_Tasks to carry out:_
a – Reproduce word for word the stretch of the hay meadow study excerpt from "2. Materials and" through "on his/her field.".
b – According to the hay meadow study excerpt, how many sites were visited in early summer 2019?

_Excerpt to read:_
In this study, we compared the ecological outcomes of P3B and P4B with respect to biodiversity and conservation status of habitat 6510—lowland hay meadows. We hypothesized that (i) P4B would perform best in achieving conservation objectives, notably through the preservation of a higher species richness; (ii) P4B would result in substantially lower forage yield than P3B; and (iii) the low fertilization level permitted under P3B would not cause unacceptable biodiversity degradation, as lowland hay meadows are mesotrophic habitats that are likely to persist under a low level fertilization treatment. These hypotheses were tested over four years across 19 sites, also accounting for the forage yield achievable under each AES.

2. Materials and Methods

2.1. Study Site and Protocol

We selected 19 grassland sites across Luxembourg for the experiment (Figure 1). In 2019, a first preselection was performed based on administrative data for grasslands enrolled in the AES “extensive grasslands” and recorded as “N2000 biotopes” by the Luxembourg administration. Sixty sites were visited in early summer 2019 to identify those meeting the following criteria: (i) being a hay meadow with a good or medium conservation status according to the number of indicative species (i.e., at least eight characteristic species present, see Table A1); (ii) being free of threatened species or species highly sensitive to fertilization—especially orchids—that could be put at risk by the experiment; and (iii) being managed by a farmer willing to allow experimental work on his/her field.
Figure 1. Location of the 19 study sites (marked with a ) across the three administrative cantons of Luxembourg. Coordinate grid referential: WGS84.
In each of the 19 experimental sites, two contiguous zones were delimited such that no visual or topographic features differentiated them (e.g., absence of rocky outcrops, wet patches; in sloping sites, zones were placed perpendicular to the slope). Each zone covered approximately 0.5–1 ha, depending on local homogeneity. Within each site, one zone was randomly assigned as the fertilized zone (ZF) and the other as the unfertilized control (Z0).
Each year from 2020 to 2023, fertilizer was applied in ZF between late March and mid-April, depending on weather conditions. We applied 350 kg ha−1 of a mineral fertilizer (N14–P9–K24, commercialized by De Verband, Colmar-Berg, Luxembourg), corresponding to 49 kg N ha−1—just below the 50 kg N ha−1 limit authorized under AES P3B. Phosphorus and potassium inputs were adjusted to ensure they were not limiting factors for forage growth; in other words, fertilization was maximized within the legal AES P3B prescription. In doing so, we intentionally simulated the “worst-case scenario” under the AES.

_Extracted information:_

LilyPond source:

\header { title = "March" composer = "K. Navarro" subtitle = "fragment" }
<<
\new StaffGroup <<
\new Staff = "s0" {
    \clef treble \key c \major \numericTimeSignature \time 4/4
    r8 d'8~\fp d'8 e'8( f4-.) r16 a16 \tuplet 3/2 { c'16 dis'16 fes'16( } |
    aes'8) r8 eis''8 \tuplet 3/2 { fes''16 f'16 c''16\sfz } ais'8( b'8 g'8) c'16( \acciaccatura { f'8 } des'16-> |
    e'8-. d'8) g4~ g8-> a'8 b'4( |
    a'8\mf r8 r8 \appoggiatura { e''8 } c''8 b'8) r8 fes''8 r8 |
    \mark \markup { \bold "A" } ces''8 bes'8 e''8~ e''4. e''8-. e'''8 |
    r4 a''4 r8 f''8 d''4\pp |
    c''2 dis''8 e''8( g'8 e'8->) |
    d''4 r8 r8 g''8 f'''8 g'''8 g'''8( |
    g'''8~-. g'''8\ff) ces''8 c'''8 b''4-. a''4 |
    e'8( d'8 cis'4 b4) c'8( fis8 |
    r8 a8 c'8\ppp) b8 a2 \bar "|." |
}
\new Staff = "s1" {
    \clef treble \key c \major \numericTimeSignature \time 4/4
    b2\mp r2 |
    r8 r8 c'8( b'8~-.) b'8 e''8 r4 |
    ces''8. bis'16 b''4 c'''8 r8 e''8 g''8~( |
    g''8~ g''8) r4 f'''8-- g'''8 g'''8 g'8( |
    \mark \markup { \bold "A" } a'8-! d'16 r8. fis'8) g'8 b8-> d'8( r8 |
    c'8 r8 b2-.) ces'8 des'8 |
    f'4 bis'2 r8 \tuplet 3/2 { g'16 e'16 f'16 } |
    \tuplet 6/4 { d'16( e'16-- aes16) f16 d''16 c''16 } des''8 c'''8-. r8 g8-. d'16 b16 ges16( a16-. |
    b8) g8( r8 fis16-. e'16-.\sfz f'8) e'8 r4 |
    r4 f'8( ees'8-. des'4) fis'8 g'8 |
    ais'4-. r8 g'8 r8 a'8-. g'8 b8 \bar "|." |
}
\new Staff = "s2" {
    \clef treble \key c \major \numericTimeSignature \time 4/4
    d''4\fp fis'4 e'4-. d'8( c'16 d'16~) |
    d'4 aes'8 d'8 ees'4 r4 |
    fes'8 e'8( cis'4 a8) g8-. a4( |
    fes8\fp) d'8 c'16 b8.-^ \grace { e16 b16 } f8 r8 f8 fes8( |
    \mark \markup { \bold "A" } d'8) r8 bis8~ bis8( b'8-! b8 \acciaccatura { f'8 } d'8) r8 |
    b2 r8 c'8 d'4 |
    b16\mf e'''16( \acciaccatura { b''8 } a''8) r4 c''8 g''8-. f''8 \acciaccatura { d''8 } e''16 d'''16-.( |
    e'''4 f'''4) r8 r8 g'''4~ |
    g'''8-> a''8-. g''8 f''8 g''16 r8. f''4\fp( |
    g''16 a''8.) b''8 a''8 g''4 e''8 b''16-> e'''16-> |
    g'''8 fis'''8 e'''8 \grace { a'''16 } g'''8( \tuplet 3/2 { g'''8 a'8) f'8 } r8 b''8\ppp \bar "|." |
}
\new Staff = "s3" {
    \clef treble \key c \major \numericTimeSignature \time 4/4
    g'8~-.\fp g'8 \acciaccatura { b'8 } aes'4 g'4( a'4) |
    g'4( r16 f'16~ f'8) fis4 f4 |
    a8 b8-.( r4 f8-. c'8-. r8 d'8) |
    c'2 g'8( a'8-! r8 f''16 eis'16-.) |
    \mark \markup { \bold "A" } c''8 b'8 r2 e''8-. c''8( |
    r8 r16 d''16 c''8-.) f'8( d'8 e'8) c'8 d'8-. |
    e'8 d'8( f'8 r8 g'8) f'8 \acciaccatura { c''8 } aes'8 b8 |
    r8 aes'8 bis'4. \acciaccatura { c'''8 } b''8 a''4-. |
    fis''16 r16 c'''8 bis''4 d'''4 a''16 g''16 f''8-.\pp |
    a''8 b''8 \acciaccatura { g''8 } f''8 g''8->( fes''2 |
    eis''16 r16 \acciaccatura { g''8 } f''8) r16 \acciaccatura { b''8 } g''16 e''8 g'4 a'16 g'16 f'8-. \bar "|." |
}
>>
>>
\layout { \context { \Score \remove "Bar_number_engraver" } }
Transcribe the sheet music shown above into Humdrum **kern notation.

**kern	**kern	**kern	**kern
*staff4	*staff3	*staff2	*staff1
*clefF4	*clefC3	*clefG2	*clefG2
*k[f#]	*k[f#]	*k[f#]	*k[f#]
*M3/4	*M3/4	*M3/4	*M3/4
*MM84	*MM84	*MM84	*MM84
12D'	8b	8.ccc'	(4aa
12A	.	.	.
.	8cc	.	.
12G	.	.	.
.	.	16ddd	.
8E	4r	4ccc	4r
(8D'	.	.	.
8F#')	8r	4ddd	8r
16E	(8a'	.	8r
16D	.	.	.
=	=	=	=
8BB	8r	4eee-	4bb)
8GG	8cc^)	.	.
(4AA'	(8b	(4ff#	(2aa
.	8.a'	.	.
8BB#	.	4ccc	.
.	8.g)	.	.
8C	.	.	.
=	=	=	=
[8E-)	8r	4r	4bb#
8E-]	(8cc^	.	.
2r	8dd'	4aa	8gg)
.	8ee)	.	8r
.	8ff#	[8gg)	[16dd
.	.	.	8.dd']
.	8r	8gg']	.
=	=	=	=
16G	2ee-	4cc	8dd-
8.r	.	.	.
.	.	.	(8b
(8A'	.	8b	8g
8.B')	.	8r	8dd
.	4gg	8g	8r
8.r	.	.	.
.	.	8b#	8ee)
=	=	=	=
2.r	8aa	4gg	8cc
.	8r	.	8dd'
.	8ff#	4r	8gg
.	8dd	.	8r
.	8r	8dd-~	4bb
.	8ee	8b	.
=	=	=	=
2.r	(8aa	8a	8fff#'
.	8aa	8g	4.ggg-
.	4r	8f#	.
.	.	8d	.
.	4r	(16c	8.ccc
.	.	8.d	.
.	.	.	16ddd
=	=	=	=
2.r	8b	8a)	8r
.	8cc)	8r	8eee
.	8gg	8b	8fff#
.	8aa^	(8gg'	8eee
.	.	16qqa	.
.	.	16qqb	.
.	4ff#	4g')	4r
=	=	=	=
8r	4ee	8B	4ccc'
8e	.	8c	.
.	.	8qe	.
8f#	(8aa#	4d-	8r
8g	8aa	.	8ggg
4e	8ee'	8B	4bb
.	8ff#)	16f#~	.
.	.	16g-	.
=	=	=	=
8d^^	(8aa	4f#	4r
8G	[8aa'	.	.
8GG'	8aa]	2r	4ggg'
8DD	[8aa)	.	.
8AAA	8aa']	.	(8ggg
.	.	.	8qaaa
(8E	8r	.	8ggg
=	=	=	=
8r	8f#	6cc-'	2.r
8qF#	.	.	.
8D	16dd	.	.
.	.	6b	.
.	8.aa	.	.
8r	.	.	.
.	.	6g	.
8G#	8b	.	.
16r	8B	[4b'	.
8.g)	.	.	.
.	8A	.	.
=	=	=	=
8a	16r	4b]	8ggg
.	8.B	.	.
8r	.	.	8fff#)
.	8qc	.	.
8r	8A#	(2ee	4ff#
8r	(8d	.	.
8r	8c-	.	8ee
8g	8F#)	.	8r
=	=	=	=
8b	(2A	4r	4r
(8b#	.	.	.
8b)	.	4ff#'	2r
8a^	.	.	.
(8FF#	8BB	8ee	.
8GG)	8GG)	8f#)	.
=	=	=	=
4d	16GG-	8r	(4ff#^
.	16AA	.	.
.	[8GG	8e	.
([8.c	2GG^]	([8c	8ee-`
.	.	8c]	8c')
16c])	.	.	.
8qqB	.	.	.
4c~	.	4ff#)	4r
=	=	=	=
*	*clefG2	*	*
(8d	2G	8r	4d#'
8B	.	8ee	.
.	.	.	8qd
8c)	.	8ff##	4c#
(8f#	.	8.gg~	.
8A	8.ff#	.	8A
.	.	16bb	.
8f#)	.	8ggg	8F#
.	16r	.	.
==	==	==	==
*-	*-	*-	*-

_Answers by task:_
a –
2. Materials and Methods

2.1. Study Site and Protocol

We selected 19 grassland sites across Luxembourg for the experiment (Figure 1). In 2019, a first preselection was performed based on administrative data for grasslands enrolled in the AES “extensive grasslands” and recorded as “N2000 biotopes” by the Luxembourg administration. Sixty sites were visited in early summer 2019 to identify those meeting the following criteria: (i) being a hay meadow with a good or medium conservation status according to the number of indicative species (i.e., at least eight characteristic species present, see Table A1); (ii) being free of threatened species or species highly sensitive to fertilization—especially orchids—that could be put at risk by the experiment; and (iii) being managed by a farmer willing to allow experimental work on his/her field.

b – Sixty sites.